There are no details yet of this year’s walking programme, although last year’s focussed on King John’s Forest, and the emerging 50-mile White Hart Link, which it is hoped will link the North Dorset towns in three years time. The Link will Undoubtedly form a part of this year’s walking festival. The 2017 festival also included circular walks from Mere and Motcombe, a history walk to Milton-on-Stour and train walks from Templecombe and Tisbury back to Gillingham station. Keep your eyes peeled for news.
Details: Gillingham Walking Festival
STURMINSTER NEWTON CHEESE FESTIVAL
Thomas Hardy referred to the Blackmore Vale as ‘The Vale of the Dairies,’ and its heart is Sturminster Newton where, just two decades ago, 80,000 litres of milk a day was used in cheese production.
Then the cattle market closed after 700 years, quickly followed by the creamery in 2000. Still, the town’s dairy heritage continues with the cheese fair, run by volunteers, and voted best food event at the Dorset Food, Drink and Farming awards in 2016. The fact that the festival’s website is cheesefestival.co.uk shows this festival is important.

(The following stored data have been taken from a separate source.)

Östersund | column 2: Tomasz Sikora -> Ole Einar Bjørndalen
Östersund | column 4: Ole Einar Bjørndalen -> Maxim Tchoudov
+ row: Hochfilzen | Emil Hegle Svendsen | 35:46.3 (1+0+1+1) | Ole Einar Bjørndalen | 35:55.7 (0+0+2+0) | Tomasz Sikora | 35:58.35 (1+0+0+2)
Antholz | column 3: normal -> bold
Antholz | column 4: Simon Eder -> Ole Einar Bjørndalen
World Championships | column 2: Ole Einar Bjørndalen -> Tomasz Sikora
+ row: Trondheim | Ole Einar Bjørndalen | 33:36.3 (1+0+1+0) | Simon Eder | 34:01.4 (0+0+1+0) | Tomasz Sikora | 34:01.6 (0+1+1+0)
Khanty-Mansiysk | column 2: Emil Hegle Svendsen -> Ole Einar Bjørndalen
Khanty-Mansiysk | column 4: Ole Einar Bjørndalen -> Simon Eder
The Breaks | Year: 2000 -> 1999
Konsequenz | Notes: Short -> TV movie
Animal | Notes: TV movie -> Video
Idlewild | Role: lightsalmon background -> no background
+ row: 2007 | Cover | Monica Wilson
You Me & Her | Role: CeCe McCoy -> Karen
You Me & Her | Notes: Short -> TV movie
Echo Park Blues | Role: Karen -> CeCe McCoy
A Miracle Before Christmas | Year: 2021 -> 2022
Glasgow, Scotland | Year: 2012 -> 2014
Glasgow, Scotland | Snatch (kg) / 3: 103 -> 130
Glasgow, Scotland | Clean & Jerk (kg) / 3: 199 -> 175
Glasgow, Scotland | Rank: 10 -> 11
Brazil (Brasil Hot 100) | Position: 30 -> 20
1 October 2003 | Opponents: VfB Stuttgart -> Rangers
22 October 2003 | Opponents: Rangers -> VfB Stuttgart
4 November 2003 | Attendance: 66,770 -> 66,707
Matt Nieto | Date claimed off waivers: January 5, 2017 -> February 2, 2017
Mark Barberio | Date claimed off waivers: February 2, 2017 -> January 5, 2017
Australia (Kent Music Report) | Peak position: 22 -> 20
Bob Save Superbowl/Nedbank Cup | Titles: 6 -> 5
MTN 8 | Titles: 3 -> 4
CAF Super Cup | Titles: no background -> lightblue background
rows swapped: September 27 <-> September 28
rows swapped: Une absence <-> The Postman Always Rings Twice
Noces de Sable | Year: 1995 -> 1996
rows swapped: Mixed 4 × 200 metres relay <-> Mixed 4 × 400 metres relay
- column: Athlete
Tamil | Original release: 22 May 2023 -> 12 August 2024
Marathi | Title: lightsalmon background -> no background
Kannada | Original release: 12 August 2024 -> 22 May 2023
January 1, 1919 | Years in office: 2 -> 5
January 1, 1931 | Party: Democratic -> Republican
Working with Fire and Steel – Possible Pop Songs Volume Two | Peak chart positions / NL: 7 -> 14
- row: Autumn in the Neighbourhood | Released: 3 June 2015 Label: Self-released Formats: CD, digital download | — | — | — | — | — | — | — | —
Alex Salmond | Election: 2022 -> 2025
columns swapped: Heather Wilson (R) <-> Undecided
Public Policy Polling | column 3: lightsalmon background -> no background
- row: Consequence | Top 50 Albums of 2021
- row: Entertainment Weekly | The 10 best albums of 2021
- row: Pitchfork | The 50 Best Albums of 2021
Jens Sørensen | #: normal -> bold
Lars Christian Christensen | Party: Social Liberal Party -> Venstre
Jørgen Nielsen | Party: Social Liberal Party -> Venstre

There is, as you’d expect, a mountain of cheese and food on show (80+ producers booked so far), with fountains of beer and cider, food demonstrations, music and crafts. More than 10,000 people packed into the tents last year – expect the same in 2018.
Details: Sturminster Newton Cheese Festival, 10am-5pm. It’s 10 miles from Shaftesbury
THE HEAVY HORSE SHOW
No, not big ponies. These are the great working horses, breeds like Shires and Clydesdales, that once dominated the Dorset landscape when harnessed for ploughing or haulage. The event is at Gillingham and Shaftesbury Showground, the same venue as the August 15 show.
It’s one of the largest events of its type in the south-west, and hosts the culmination of regional in-hand and harness competitions. There is also a fayre, fun dog show, wagon rides and crafts. The kids will love them.